Saved entries:
______
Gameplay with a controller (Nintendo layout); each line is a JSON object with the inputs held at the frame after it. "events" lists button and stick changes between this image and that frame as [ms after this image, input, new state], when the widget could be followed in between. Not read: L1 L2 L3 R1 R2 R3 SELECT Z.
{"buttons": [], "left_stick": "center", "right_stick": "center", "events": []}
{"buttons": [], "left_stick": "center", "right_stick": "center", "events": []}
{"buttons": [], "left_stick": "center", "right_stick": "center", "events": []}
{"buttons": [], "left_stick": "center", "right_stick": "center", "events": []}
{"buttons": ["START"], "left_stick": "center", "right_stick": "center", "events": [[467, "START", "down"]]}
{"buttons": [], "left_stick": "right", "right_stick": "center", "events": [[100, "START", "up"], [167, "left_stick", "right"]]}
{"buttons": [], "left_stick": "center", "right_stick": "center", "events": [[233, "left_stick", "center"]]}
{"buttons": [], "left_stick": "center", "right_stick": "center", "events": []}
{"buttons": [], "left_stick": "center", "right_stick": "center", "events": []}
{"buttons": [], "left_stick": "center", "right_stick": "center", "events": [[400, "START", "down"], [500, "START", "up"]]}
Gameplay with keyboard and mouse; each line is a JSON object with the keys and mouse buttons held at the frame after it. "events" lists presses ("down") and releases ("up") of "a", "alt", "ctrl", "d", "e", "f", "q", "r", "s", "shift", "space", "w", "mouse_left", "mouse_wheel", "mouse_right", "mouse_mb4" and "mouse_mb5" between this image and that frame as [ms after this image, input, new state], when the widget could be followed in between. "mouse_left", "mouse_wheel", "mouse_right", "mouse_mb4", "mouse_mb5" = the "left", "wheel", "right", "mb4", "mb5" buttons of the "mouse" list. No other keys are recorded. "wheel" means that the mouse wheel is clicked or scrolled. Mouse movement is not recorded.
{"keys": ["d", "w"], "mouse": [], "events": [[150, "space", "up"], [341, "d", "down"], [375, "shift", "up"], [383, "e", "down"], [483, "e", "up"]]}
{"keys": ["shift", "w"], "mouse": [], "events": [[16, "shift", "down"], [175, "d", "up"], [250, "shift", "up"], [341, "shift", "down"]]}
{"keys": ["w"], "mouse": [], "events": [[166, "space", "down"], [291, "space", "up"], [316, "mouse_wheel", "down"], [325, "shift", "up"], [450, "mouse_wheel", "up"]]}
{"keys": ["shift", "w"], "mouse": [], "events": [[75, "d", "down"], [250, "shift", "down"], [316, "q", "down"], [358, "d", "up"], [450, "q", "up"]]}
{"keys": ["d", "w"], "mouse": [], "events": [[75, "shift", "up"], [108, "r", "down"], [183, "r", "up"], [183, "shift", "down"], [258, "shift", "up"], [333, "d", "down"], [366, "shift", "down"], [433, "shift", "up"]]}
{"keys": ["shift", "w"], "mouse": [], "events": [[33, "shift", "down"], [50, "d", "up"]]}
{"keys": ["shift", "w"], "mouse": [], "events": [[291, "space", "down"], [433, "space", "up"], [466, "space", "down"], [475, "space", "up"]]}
______
■ Exercise goal
Pull out all lines from the entries above that include the word "held".

■ Your response
Gameplay with a controller (Nintendo layout); each line is a JSON object with the inputs held at the frame after it. "events" lists button and stick changes between this image and that frame as [ms after this image, input, new state], when the widget could be followed in between. Not read: L1 L2 L3 R1 R2 R3 SELECT Z.
Gameplay with keyboard and mouse; each line is a JSON object with the keys and mouse buttons held at the frame after it. "events" lists presses ("down") and releases ("up") of "a", "alt", "ctrl", "d", "e", "f", "q", "r", "s", "shift", "space", "w", "mouse_left", "mouse_wheel", "mouse_right", "mouse_mb4" and "mouse_mb5" between this image and that frame as [ms after this image, input, new state], when the widget could be followed in between. "mouse_left", "mouse_wheel", "mouse_right", "mouse_mb4", "mouse_mb5" = the "left", "wheel", "right", "mb4", "mb5" buttons of the "mouse" list. No other keys are recorded. "wheel" means that the mouse wheel is clicked or scrolled. Mouse movement is not recorded.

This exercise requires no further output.